One-Dimensional Metallic Polymeric Nitrogen

TL;DR

This paper reports the synthesis of a one-dimensional metallic polymeric nitrogen phase at high pressure and temperature, revealing its structure, potential superconductivity, and energetic stability, with implications for electronic and energy applications.

Contribution

It presents the first synthesis and characterization of a metallic 1D polymeric nitrogen phase, supported by experimental and computational evidence.

Findings

Synthesized 1D-PN at 130-140 GPa and >3000 K.

Predicted superconducting transition at 21.19 K under 113 GPa.
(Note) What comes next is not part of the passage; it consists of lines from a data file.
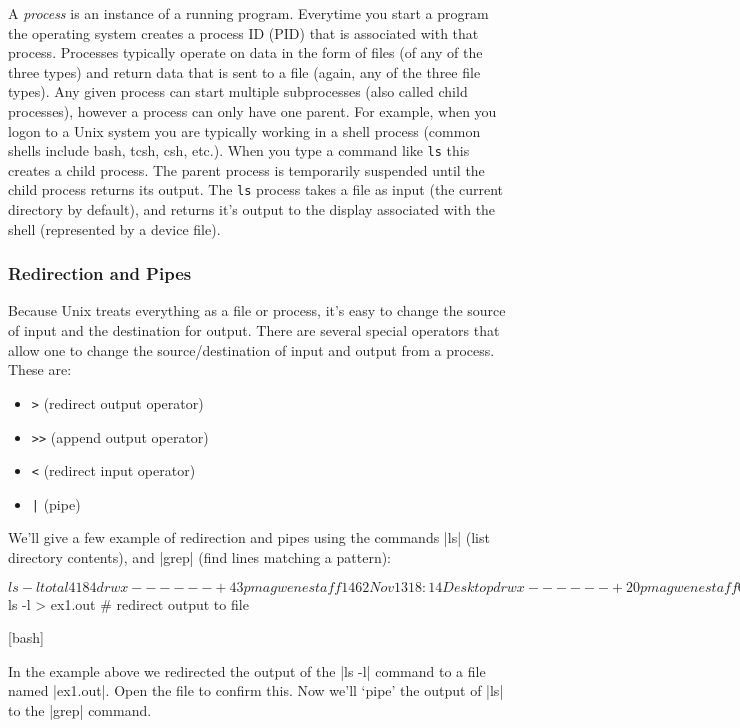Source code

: A \emph{process} is an instance of a running program.  Everytime you start a program the operating system creates a process ID (PID) that is associated with that process. Processes typically operate on data in the form of files (of any of the three types) and return data that is sent to a file (again, any of the three file types). Any given process can start multiple subprocesses (also called child processes), however a process can only have one parent. For example, when you logon to a Unix system you are typically working in a shell process (common shells include bash, tcsh, csh, etc.). When you type a command like \verb=ls= this creates a child process. The parent process is temporarily suspended until the child process returns its output. The \verb=ls= process takes a file as input (the current directory by default), and returns it's output to the display associated with the shell (represented by a device file).


\subsubsection{Redirection and Pipes}

Because Unix treats everything as a file or process, it's easy to change the source of input and the destination for output. There are several special operators that allow one to change the source/destination of input and output from a process. These are:

\begin{itemize}
    \item \verb=>= (redirect output operator)
    \item \verb=>>= (append output operator)
    \item \verb=<= (redirect input operator)
    \item \verb=|= (pipe)
\end{itemize}

We'll give a few example of redirection and pipes using the commands |ls| (list directory contents), and |grep| (find lines matching a pattern):

\begin{tinycode}[bash]
$ ls -l
total 4184
drwx------+   43 pmagwene  staff     1462 Nov 13 18:14 Desktop
drwx------+   20 pmagwene  staff      680 Sep 23 12:32 Documents
... output truncated ...
$ ls -l > ex1.out # redirect output to file
\end{tinycode}[bash]

In the example above we redirected the output of the |ls -l| command to a file named |ex1.out|.  Open the file to confirm this.  Now we'll `pipe' the output of |ls| to the |grep| command.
Stable at ambient conditions with high energy density.

Abstract

The pressure-induced metallic states of light elements attract significant attention, because of potential applications as high-temperature superconductor and high-energy-density material, especially for hydrogen and nitrogen1-10. Several semiconducting polymeric nitrogen phases with three- or two-dimensional sp3-bonded networks were synthesized6-10, but its metallic form remains unobserved. Here, we report the synthesis of a metallic polymeric nitrogen with one-dimensional feature (1D-PN) at 130-140 GPa and above 3000 K. Synchrotron XRD and Raman spectroscopy, supported by DFT calculations, reveal that it adopts an infinite arm-chair like chain with sp2-hybridized pi-bonds. Simulations predict a superconducting transition at 21.19 K under 113 GPa, higher than that reported in high-pressure experiments for non-metallic elements. At ambient pressure, this phase acquiring an energy density of as high as 8.78 kJ/g is not only kinetically stable but also thermodynamically more stable than cubic gauche nitrogen. This multifunctional property profile positions 1D-PN as a disruptive candidate for both electronic and energetic applications.